**Instructions to follow**
Answer these questions from the excerpt on neoliberal policymaking below:
(a) Whose elections does it say began the forty years of neoliberal dominance?
(b) What did Keynesianism view as necessary for stability and a reasonable degree of fairness under capitalism?
(c) Which two Nobel Laureates does it name as supporters of the neoliberal ascendency?

**Excerpt to read**
--------------------

These neoliberal premises have dominated economic policymaking both in the
United States and around the world for the past forty years, beginning with the
elections of Margaret Thatcher in the United Kingdom and Ronald Reagan in the
States. Thatcher’s dictum that “there is no alternative” to neoliberalism
became a rallying cry, supplanting what had been, since the end of World War
II, the dominance of Keynesianism in global economic policymaking, which
instead viewed large-scale government interventions as necessary for stability
and a reasonable degree of fairness under capitalism. This neoliberal
ascendency has been undergirded by the full-throated support of the
overwhelming majority of professional economists, including such luminaries as
Nobel Laureates Milton Friedman and Robert Lucas.

--------------------

[Limb landmark coordinates]
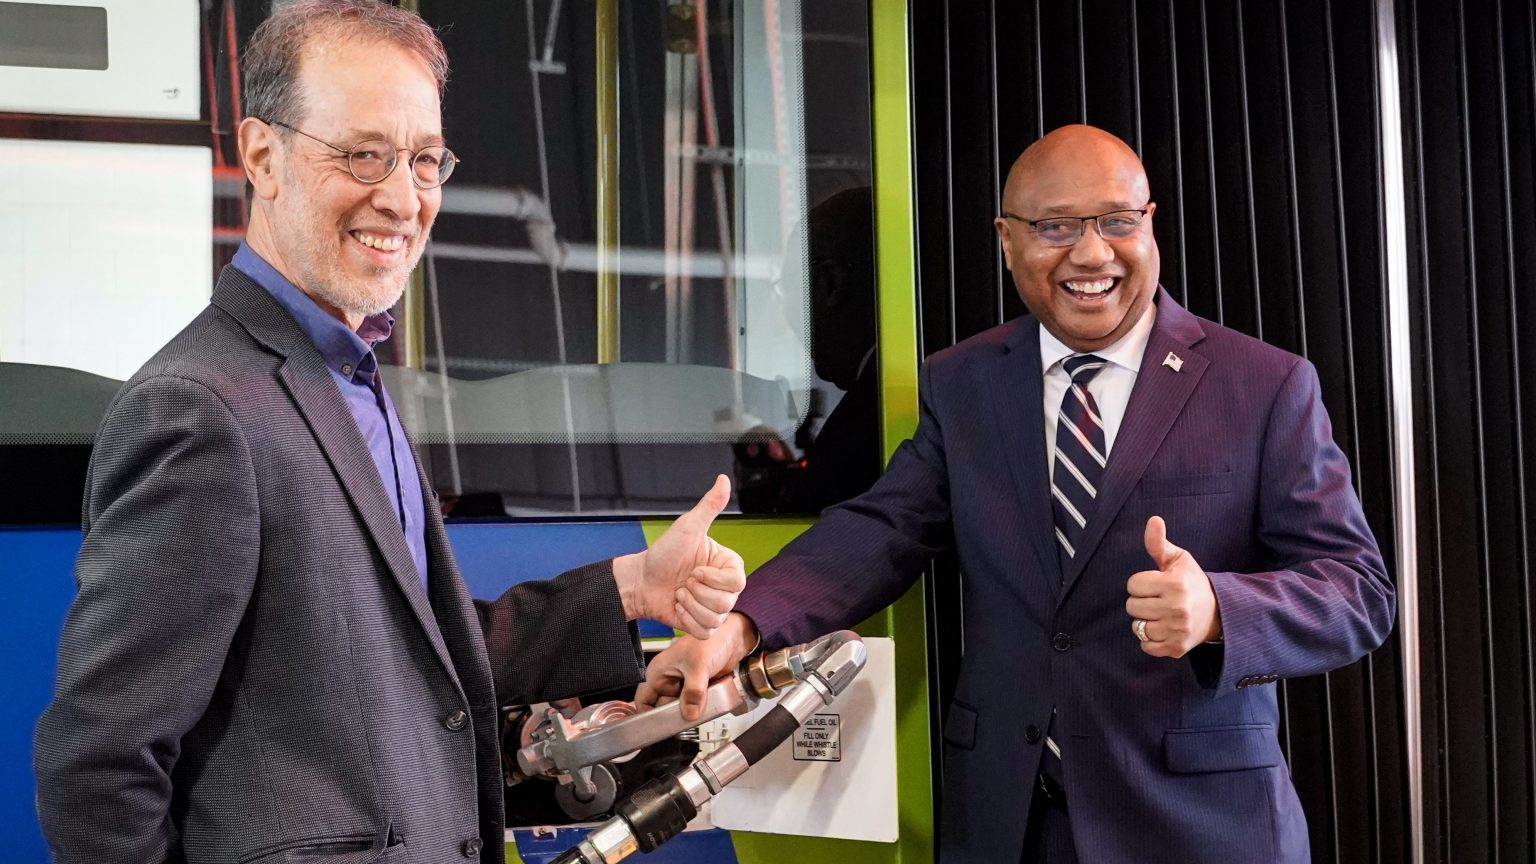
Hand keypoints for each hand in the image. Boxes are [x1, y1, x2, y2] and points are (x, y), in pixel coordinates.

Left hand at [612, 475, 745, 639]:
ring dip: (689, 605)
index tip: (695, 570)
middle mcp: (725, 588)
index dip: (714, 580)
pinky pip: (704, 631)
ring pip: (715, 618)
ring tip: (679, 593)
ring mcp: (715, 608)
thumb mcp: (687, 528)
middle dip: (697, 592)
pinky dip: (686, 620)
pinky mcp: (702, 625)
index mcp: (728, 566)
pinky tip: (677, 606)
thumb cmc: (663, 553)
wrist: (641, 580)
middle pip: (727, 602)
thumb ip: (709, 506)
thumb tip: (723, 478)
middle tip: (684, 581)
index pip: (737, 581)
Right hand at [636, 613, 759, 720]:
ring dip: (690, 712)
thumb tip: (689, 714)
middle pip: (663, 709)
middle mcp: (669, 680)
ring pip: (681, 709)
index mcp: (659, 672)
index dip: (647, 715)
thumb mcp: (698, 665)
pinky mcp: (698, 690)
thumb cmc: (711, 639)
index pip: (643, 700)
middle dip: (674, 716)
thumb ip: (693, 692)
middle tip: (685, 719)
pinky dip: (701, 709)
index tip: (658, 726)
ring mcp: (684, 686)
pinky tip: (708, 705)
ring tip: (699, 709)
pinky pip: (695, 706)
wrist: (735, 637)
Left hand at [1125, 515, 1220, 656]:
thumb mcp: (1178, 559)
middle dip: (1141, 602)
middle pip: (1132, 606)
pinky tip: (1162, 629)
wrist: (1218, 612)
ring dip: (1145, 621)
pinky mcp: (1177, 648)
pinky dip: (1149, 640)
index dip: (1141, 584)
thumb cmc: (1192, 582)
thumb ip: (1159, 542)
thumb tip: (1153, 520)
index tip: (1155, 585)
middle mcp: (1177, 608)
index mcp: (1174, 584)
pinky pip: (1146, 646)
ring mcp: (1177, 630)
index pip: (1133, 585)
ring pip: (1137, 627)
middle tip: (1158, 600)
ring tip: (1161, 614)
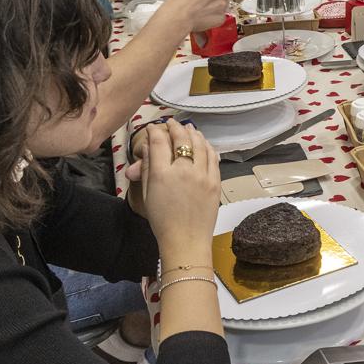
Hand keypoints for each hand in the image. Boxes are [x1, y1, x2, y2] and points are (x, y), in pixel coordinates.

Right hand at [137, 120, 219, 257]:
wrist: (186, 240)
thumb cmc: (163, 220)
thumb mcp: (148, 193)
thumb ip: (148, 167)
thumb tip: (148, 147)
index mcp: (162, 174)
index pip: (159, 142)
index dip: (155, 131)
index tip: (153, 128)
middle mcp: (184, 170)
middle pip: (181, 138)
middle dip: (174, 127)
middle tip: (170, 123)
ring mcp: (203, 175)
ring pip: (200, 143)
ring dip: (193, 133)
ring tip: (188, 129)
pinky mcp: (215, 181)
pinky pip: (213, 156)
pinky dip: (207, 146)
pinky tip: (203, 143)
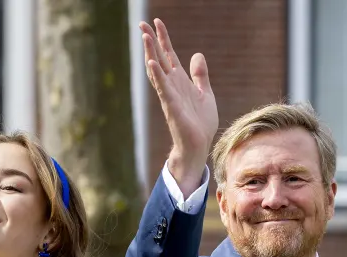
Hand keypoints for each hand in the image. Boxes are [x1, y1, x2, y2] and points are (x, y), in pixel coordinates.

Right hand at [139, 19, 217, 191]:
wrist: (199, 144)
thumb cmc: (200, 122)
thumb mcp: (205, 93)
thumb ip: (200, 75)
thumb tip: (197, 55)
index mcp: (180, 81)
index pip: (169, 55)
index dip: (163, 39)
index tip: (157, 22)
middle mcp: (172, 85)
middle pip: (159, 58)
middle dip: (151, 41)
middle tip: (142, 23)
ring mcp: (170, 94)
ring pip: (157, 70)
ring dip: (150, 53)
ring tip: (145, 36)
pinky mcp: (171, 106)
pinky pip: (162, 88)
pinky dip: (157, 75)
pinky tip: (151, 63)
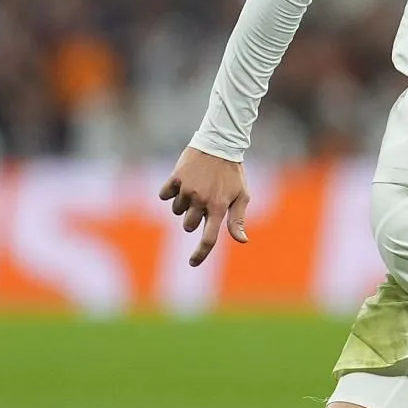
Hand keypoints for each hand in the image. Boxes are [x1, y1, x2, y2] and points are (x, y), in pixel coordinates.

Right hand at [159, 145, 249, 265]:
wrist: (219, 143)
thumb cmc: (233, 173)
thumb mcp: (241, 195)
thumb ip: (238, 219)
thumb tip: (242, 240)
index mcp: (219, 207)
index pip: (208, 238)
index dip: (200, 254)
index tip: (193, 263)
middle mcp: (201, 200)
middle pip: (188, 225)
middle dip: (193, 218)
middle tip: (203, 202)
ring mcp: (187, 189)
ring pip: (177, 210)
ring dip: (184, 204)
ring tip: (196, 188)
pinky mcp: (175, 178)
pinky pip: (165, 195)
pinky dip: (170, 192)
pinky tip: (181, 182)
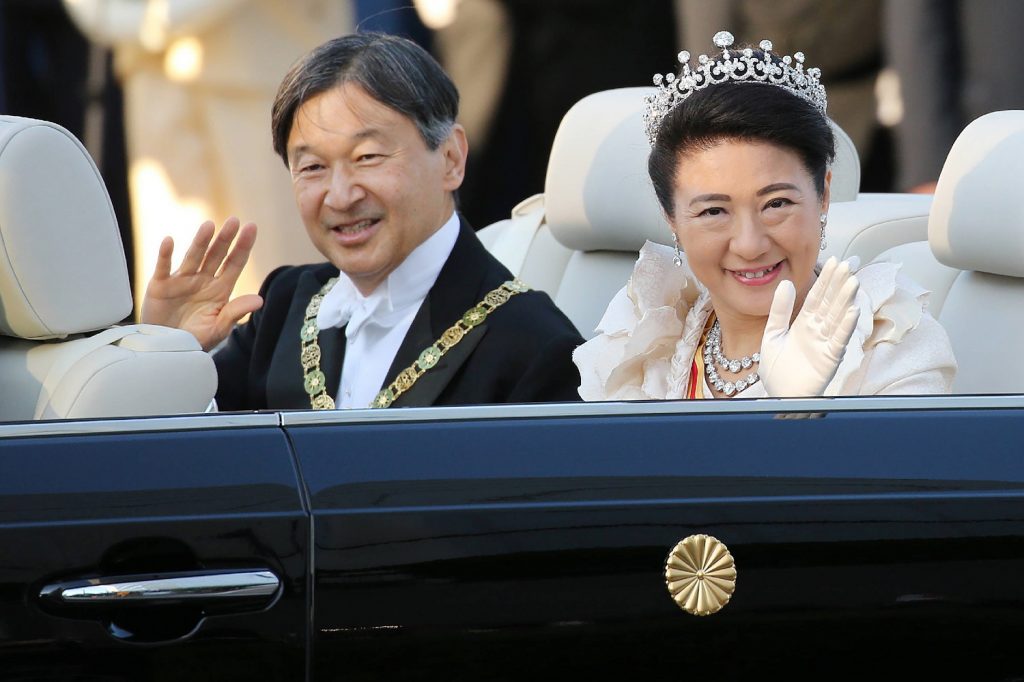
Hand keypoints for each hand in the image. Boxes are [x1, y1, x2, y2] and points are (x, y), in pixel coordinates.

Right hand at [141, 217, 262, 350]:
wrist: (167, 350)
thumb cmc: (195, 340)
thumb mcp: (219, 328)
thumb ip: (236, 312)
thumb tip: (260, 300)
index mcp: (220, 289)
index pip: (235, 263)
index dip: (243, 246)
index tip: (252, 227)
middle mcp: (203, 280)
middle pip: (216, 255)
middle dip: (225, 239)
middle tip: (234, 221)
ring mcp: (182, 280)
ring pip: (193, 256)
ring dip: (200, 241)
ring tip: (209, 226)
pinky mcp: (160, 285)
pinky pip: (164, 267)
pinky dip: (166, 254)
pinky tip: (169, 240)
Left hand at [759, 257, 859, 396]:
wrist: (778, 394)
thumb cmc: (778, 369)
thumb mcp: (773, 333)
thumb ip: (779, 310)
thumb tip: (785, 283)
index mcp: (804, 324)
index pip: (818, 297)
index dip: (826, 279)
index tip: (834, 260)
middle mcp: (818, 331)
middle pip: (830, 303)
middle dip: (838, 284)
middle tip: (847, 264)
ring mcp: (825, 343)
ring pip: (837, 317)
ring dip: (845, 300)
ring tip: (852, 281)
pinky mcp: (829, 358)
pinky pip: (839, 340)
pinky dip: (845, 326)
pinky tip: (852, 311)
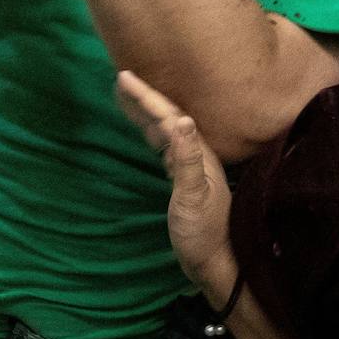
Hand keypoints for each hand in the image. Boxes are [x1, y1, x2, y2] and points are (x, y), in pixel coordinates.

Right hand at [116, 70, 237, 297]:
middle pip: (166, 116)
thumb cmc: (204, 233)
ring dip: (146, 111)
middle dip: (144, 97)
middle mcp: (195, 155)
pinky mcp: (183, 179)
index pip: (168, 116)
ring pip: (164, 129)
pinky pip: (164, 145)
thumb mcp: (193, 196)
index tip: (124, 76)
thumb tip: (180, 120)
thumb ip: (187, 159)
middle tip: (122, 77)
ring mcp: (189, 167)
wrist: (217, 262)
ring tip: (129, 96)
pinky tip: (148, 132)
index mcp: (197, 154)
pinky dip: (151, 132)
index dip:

--------------------

**Solution to this exercise**
(a) Margaret Thatcher in the United Kingdom and Ronald Reagan in the United States
(b) Large-scale government interventions
(c) Milton Friedman and Robert Lucas